Qui est Yoro Diao, l’ancien tirailleur de 95 ans, qui s’apprête enfin à finir ses jours au Sénégal ?
Le départ de Yoro Diao était prévu vendredi 28 avril, direction Dakar, sur un vol Air Sénégal qui a décollé à 10h40 de l'aéroport Roissy Charles de Gaulle. Ils sont neuf à partir, sur les 37 anciens tirailleurs qui seraient encore en France, plus cinq membres de l’association. Les neuf savent depuis janvier qu’ils ne vont plus être obligé de faire des allers-retours en vivant six mois en France et six mois au Sénégal, pour toucher leur pension. Ce sera donc le dernier voyage de Yoro Diao.
"On est nés deux fois"
L’ancien tirailleur aura donc 95 ans, ce qui laisse penser qu’il est né en 1928, même si l’établissement des dates semble compliqué lorsqu’on écoute le récit qu’il a fait en janvier à franceinfo qui était allé le voir dans son foyer à Bondy. D’autant que, comme il le dit, il est né deux fois. Dans cette colonie française à l’époque, la Seconde Guerre mondiale vient évidemment tout contrarier. Il naît en tout cas à Dagana, petit village près de Saint-Louis, dans une famille d’agriculteurs où le grand-père a fait la Première Guerre mondiale, et où beaucoup de cousins et d’oncles ont servi dans l’armée française. "Je rentre à l'école en 1935, en 1939, la guerre est déclarée, explique Yoro Diao. En 1944, on était des adolescents. On est nés deux fois. On a repris l'acte de naissance pour pouvoir entrer en sixième, mais j'avais déjà 16 ans. J'ai toujours pensé faire l'armée française, il me fallait quelque chose où on avait réellement besoin de moi."

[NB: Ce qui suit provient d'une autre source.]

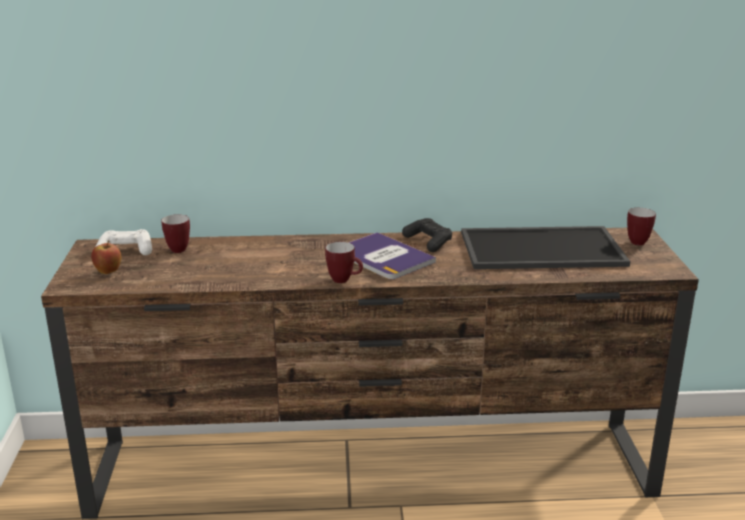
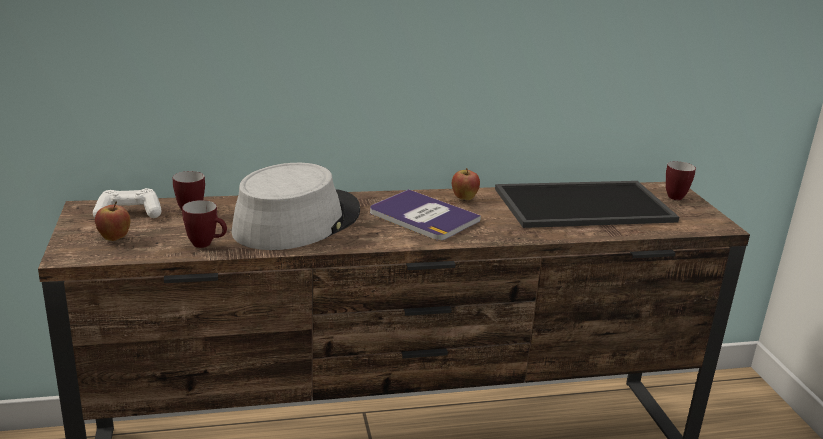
camera: 10 degrees left, 0 degrees up
mug [325,242,363,283] -> mug moved to [182,200,227,248]
black game controller [402,218,452,252] -> apple [452,168,480,200]
none -> grey hat [231,163,360,250]

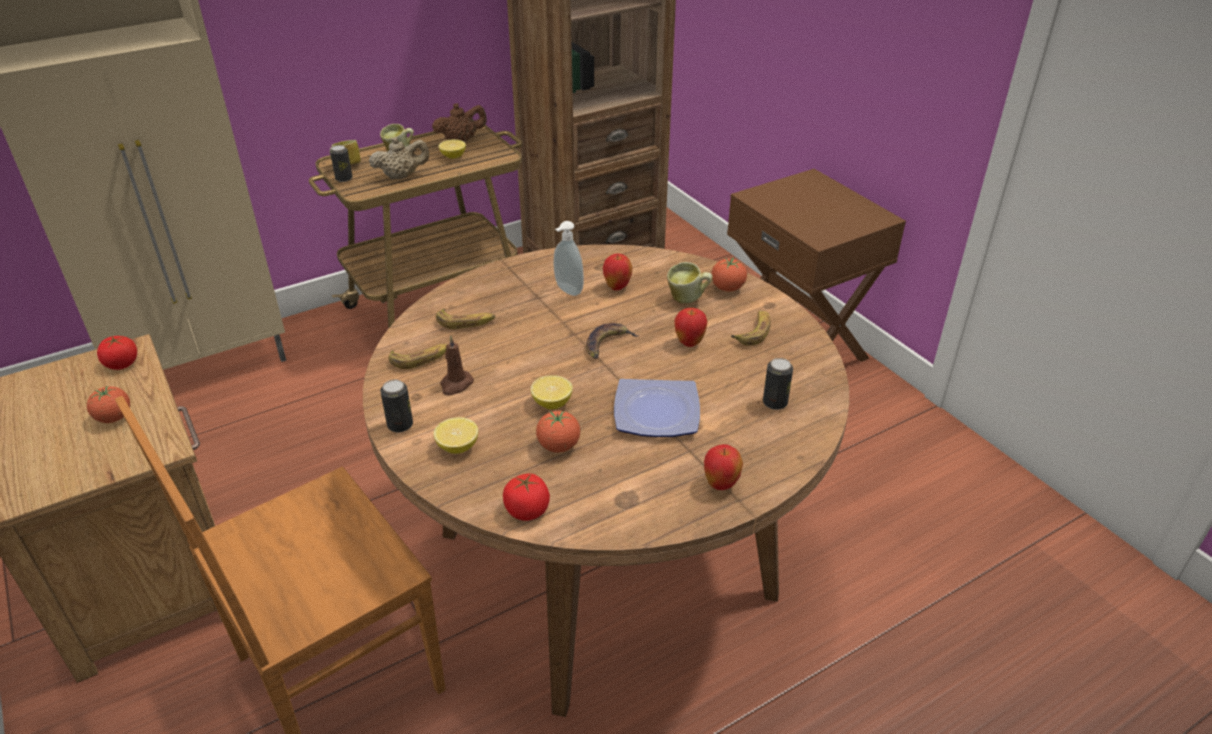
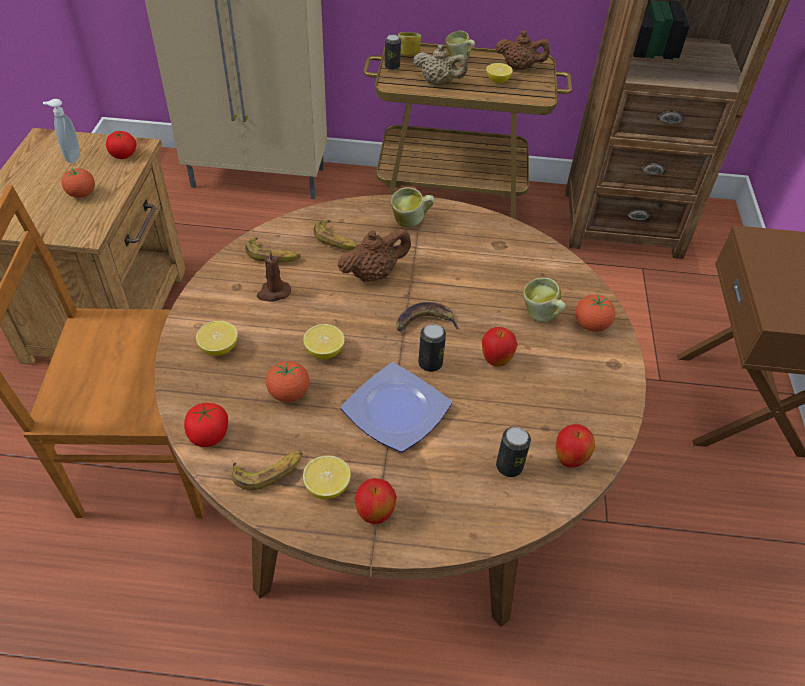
camera: 35 degrees right, 10 degrees up
can [380,380,413,432] -> can moved to [418,324,446,372]
soap dispenser [554,221,584,296] -> soap dispenser moved to [43,99,80,163]
apple [603,253,633,290] -> apple moved to [556,424,595,468]
banana [731,311,771,346] -> banana moved to [232,451,302,490]
none -> lemon [303,455,351,499]
none -> brown teapot [338,229,411,282]
none -> mug [391,187,434,228]

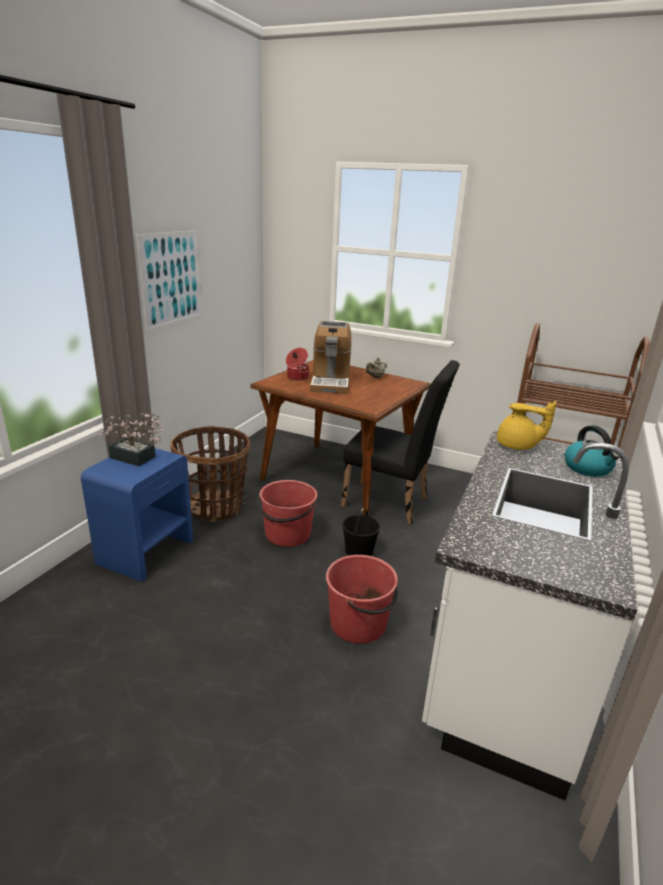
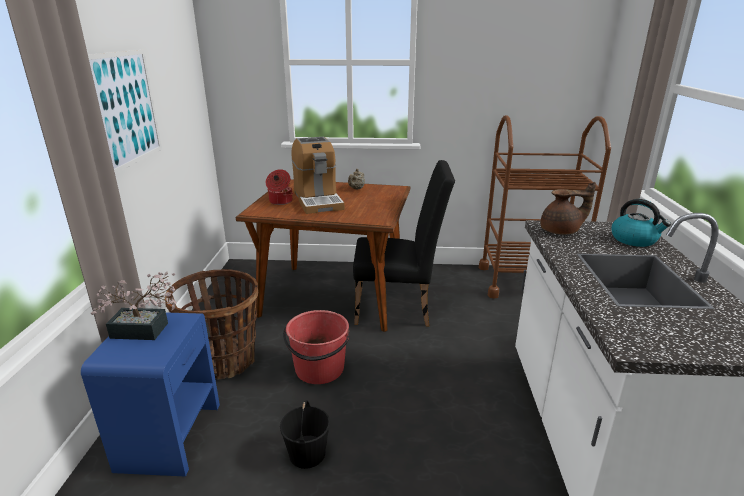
camera: 20 degrees left, 0 degrees up
red bucket [326,555,398,644] -> none
black bucket [342,508,380,556] -> black bucket moved to [280,400,330,469]
yellow teapot [497,401,557,450] -> brown teapot [540,182,596,235]

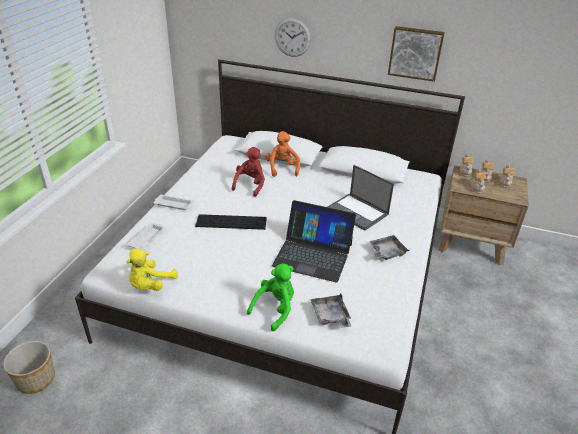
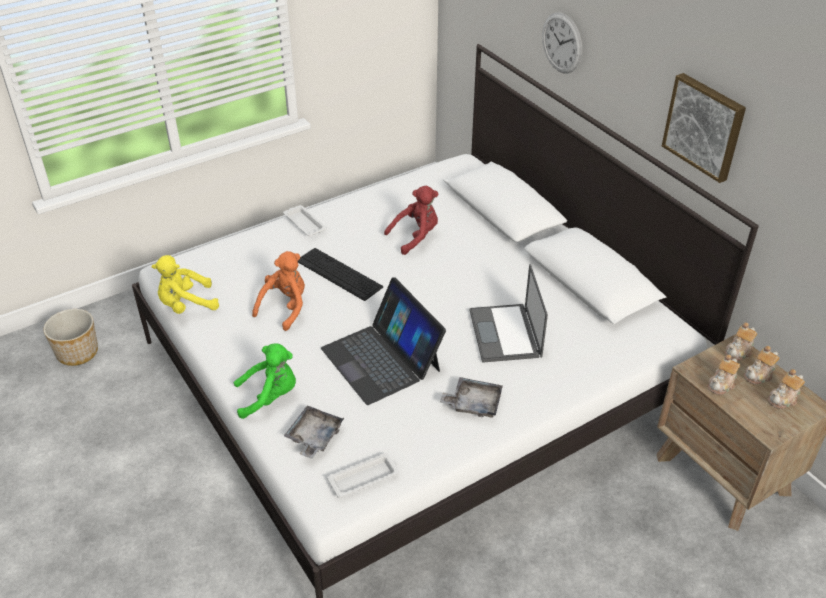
camera: 40 degrees right, 5 degrees up
white tray [127,223,165,250] -> white tray moved to [327,453,399,498]
orange plush toy [265,131,300,177] -> orange plush toy moved to [252,251,305,331]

Deux ans d’étude d’infirmier à l’issue desquelles il retourne au bureau du recrutement qui n’avait pas voulu de lui, à l’époque faute de diplôme et parce qu’il était trop jeune. Cette fois, il est autorisé à s’engager, volontairement, dans cette armée française qui l’envoie en Indochine en 1951. Il est alors infirmier major, chef des brancardiers. Yoro Diao va chercher les blessés sur la ligne de front. Il passe trois ans dans des "pluies torrentielles" et raconte les "animaux charognards qui mangeaient la chair humaine". Il sera ensuite mobilisé pour la guerre d'Algérie, pendant deux longues années. Devant le reporter de franceinfo, il arborait ses médailles sénégalaises et françaises. Intarissable sur ces périodes au front pourtant si douloureuses.
"J'ai perdu beaucoup de camarades africains et européens. Il y avait un hôpital de campagne où on faisait toutes les opérations, toutes les amputations et mêmes les trépanations. J'ai eu plusieurs citations ce qui m'a permis d'avoir ces décorations françaises. J'ai servi l'armée française avec cœur."
Yoro Diaoà franceinfo
Yoro Diao combattait encore au moment des indépendances en 1960. On parle "des indépendances" parce que les tirailleurs sénégalais regroupent tous les soldats ayant combattu pour la France depuis le second Empire et qui pouvaient aussi être Maliens, Togolais ou encore Burkinabais. Lui-même intègre ensuite l’armée sénégalaise. Et finalement rentre au pays où il entame des démarches administratives pour faire reconnaître ses années de service, via l’antenne française au Sénégal. Lui comme les autres essuient refus sur refus.
C’est à la fin des années 1990 qu’il revient en France pour pouvoir bénéficier des droits français. Un long combat dans lequel il sera aidé par l'association pour la mémoire et l'histoire des tirailleurs sénégalais présidée par une petite fille de tirailleur, Aissata Seck, une femme qu’il vénère. Ils obtiendront la nationalité française en 2017, sous François Hollande, mais continueront six mois par an de vivre loin du pays pour continuer à toucher leur pension. Finalement, c’est en janvier 2023 que Yoro Diao apprend la bonne nouvelle, le jour où franceinfo se déplace dans son foyer à Bondy pour l’interviewer. Cette décision " va rallonger nos vies", indique-t-il ce jour-là. Il y aura beaucoup de centenaires parmi nous, Inch Allah, parce qu'on aura une satisfaction morale. On va être avec nos épouses, nos petits-enfants et on parlera souvent de la France."
Au Sénégal, Yoro Diao, qui est veuf, s’installera à Kaolack à trois heures de Dakar, avec ses 12 enfants et cinq petits-enfants. Les neufs anciens du corps français des tirailleurs sénégalais seront éparpillés dans tout le pays. Mais ils savent qu’ils se retrouveront régulièrement pour les commémorations, à commencer par le 14 juillet déjà programmé à Dakar.